Dumbing Up, the follow-up to Egyptology, is finally coming out in the US, a mere six years after its UK release. World Party mastermind Karl Wallinger is releasing it on his own label Seaview. More details about the project, the band's recent history and upcoming US tour dates are at

Thursday, April 27, 2006

Just how cool is my baby? The one-month-old was fussy last night, and the only thing that finally calmed him down was Fun House by the Stooges.

Wednesday, April 26, 2006

Here's one mystery solved. The current exhibit at the Chicago Cultural Center, "Nick Cave: Soundsuits," has nothing to do with the diminutive Australian singer who frequently dons a suit for his concerts. Same name, different person entirely.

Thursday, April 13, 2006

Just how cool is the Librarian of Congress? Cool enough to name Sonic Youth's Daydream Nation to the National Recording Registry, one of 50 recordings each year that are deemed “culturally, historically, or aesthetically significant.” Other worthy musical recordings were also added, but none as hip and unexpected as this. Or to put it another way, I suspect the Rock and Roll Hall of Fame will be much more reluctant to acknowledge Sonic Youth's cultural, historic and aesthetic significance within the narrower realm of rock music after they become eligible for induction in 2008.

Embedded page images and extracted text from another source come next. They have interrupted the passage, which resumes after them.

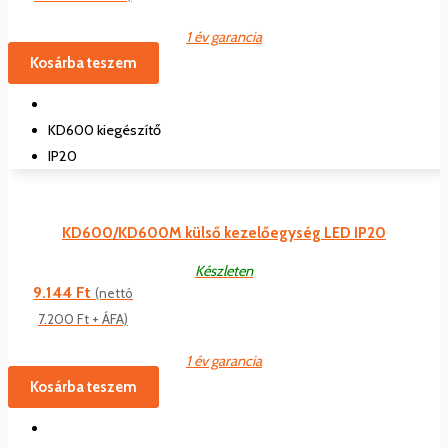
1 év garancia
Kosárba teszem
KD600 kiegészítő
IP20
KD600/KD600M külső kezelőegység LED IP20
Készleten
9.144
Ft
(nettó
7.200
Ft
+ ÁFA)
1 év garancia
Kosárba teszem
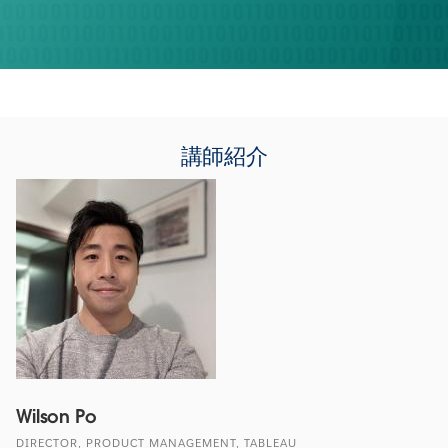
講師紹介
Wilson Po
DIRECTOR, PRODUCT MANAGEMENT, TABLEAU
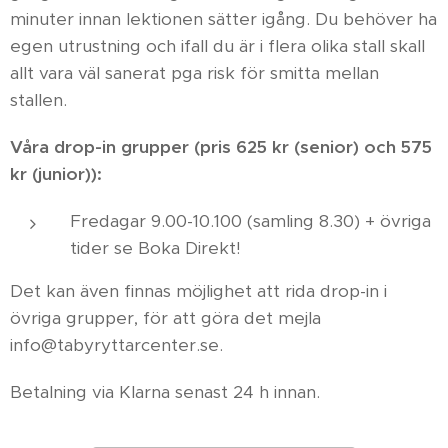
minuter innan lektionen sätter igång. Du behöver ha
egen utrustning och ifall du är i flera olika stall skall
allt vara väl sanerat pga risk för smitta mellan
stallen.
Våra drop-in grupper (pris
625 kr (senior) och 575
kr (junior))
:
Fredagar 9.00-10.100 (samling 8.30) + övriga
tider se Boka Direkt!
Det kan även finnas möjlighet att rida drop-in i
övriga grupper, för att göra det mejla
info@tabyryttarcenter.se.
Betalning via Klarna senast 24 h innan.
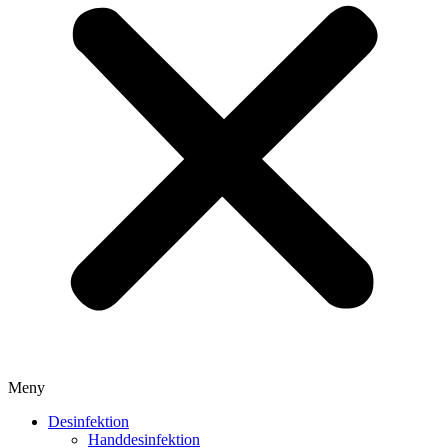
Meny
Desinfektion
Handdesinfektion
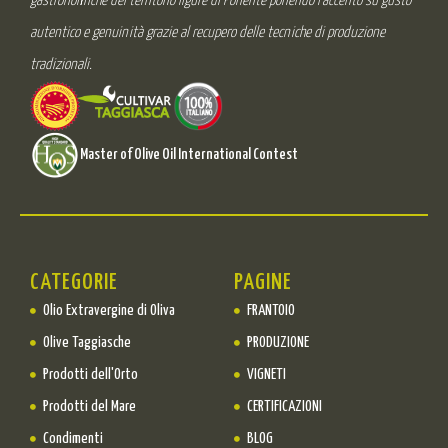
gastronomiche del territorio ligure di Ponente ponendo l’accento su gusto
autentico e genuinità grazie al recupero delle tecniche di produzione
tradizionali.
Master of Olive Oil International Contest
CATEGORIE
PAGINE
Olio Extravergine di Oliva
FRANTOIO
Olive Taggiasche
PRODUZIONE
Prodotti dell'Orto
VIGNETI
Prodotti del Mare
CERTIFICAZIONI
Condimenti
BLOG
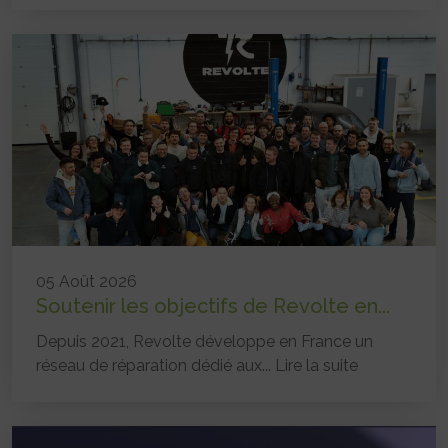
05 Août 2026
Soutenir les objectifs de Revolte en...
Depuis 2021, Revolte développe en France un
réseau de réparation dédié aux...
Lire la suite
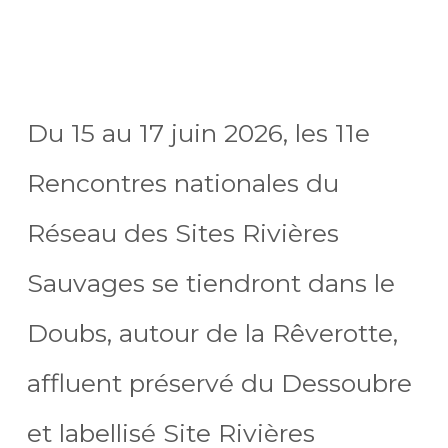
Du 15 au 17 juin 2026, les 11e
Rencontres nationales du
Réseau des Sites Rivières
Sauvages se tiendront dans le
Doubs, autour de la Rêverotte,
affluent préservé du Dessoubre
et labellisé Site Rivières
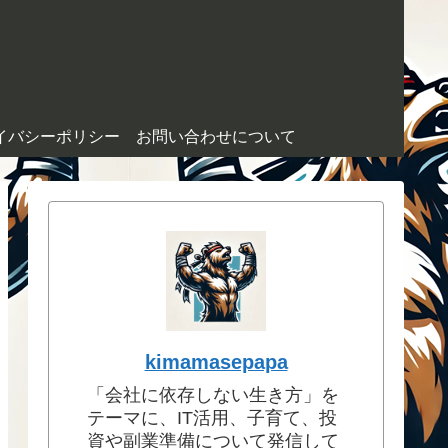
イバシーポリシー
お問い合わせについて
kimamasepapa
「会社に依存しない生き方」を
テーマに、IT活用、子育て、投
資や副業準備について発信して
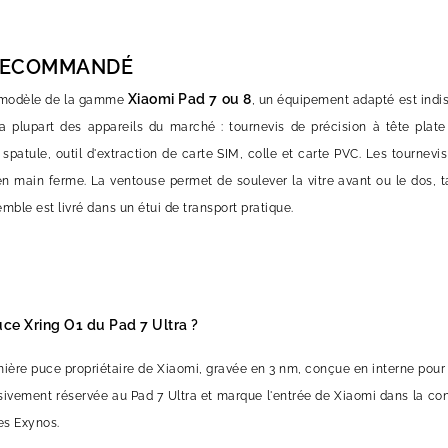
RECOMMANDÉ
Xiaomi Pad 7 ou 8
n modèle de la gamme
, un équipement adapté est indi
a plupart des appareils du marché : tournevis de précision à tête plate 
, spatule, outil d'extraction de carte SIM, colle et carte PVC. Les tourn
en main ferme. La ventouse permet de soulever la vitre avant ou le dos, t
emble est livré dans un étui de transport pratique.
S
ce Xring O1 du Pad 7 Ultra ?
emière puce propriétaire de Xiaomi, gravée en 3 nm, conçue en interne p
sivement réservée au Pad 7 Ultra et marque l'entrée de Xiaomi dans la 
s Exynos.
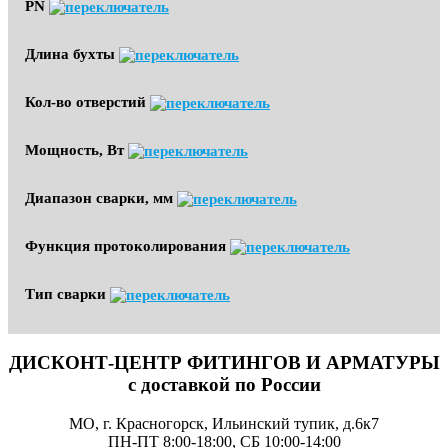
PN
Длина бухты
Кол-во отверстий
Мощность, Вт
Диапазон сварки, мм
Функция протоколирования
Тип сварки
ДИСКОНТ-ЦЕНТР ФИТИНГОВ И АРМАТУРЫ
с доставкой по России
МО, г. Красногорск, Ильинский тупик, д.6к7
ПН-ПТ 8:00-18:00, СБ 10:00-14:00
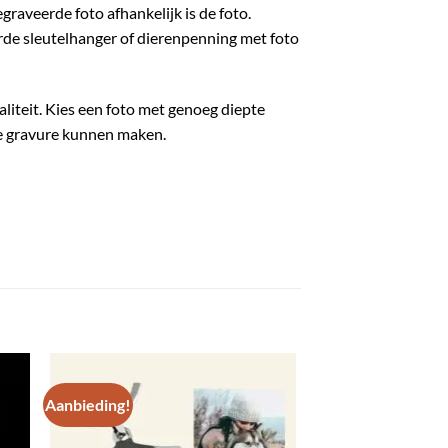
raveerde foto afhankelijk is de foto.
erde sleutelhanger of dierenpenning met foto
aliteit. Kies een foto met genoeg diepte
jke gravure kunnen maken.
Aanbieding!
gen
Toevoegen
aan
ijst
verlanglijst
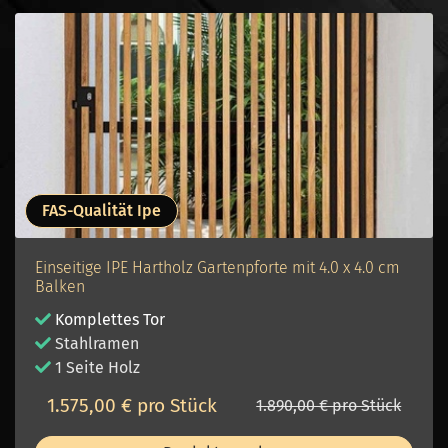
FAS-Qualität Ipe
Einseitige IPE Hartholz Gartenpforte mit 4.0 x 4.0 cm
Balken
Komplettes Tor
Stahlramen
1 Seite Holz
1.575,00 € pro Stück
1.890,00 € pro Stück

The full press release is at:

Saturday, April 08, 2006

My friend GirlDetective, also the mother of two young children (My new son was born March 27.) recently blogged "I Resemble That Remark," linking to an article from New York about recent trends among Gen-X parents:
When did it become normal for your average 35-year-old New Yorker to (a) walk around with an iPod plugged into his ears at all times, listening to the latest from Bloc Party . . . (f) decide that Sufjan Stevens is the perfect music to play for her 2-year-old, because, let’s face it, 2-year-olds have lousy taste in music, and we will not listen to the Wiggles in this house;
Not to get defensive, but I'm 40, not 35, and have Bloc Party on my iPod. As for the Sufjan Stevens observation, it's not my fault if neither my 22-month-old nor I liked the Sharon, Lois and Bram CD from the library but we both enjoyed the Clean Anthology. Here I was thinking that I'm probably the only mom my age with young kids who actually has an opinion on Deerhoof (They're wretched; their artiness exacerbates their basic musical incompetence.) when it turns out I'm just part of a larger demographic shift.

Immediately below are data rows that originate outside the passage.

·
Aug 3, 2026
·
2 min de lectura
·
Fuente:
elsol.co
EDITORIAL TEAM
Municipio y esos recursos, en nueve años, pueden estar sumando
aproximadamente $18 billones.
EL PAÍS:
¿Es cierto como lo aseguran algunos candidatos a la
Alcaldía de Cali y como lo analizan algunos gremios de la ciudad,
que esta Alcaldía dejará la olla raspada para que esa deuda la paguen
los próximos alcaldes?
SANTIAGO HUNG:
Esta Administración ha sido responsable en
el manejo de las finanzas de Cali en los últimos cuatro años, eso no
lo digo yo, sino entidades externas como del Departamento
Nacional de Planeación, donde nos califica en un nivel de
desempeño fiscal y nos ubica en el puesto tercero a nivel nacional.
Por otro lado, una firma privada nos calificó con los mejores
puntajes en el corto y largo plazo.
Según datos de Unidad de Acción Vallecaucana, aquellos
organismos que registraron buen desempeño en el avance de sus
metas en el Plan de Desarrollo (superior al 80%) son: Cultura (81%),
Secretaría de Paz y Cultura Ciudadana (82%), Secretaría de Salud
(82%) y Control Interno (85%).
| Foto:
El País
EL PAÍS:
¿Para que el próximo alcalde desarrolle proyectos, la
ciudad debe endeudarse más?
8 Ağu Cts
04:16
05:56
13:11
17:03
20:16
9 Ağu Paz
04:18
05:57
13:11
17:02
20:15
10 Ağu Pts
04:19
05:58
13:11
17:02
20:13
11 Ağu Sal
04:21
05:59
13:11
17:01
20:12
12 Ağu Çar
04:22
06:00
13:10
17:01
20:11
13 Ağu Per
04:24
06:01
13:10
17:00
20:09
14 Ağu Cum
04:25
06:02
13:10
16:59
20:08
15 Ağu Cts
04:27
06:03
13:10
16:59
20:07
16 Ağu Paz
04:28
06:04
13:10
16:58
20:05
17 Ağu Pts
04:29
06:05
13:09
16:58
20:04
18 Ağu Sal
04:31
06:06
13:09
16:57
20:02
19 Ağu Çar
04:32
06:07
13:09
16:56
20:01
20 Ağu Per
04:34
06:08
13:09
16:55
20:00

That said, I don't fit the full stereotype. I may be into music and into sharing my favorite music with my kids (It was so convenient to stop at Target and get NIN's With Teeth the day of release since I needed babyproofing supplies, too.) And I may be style-conscious, but I don't live in jeans or spend the kind of money they're talking about on clothes.

On the flip side, it is possible to find fun kids' music that isn't insipid. We've had to balance it with Ben Vaughn, P-Funk, Louis Armstrong and John Coltrane, but Wiggleworms Love You has been a huge hit with my toddler.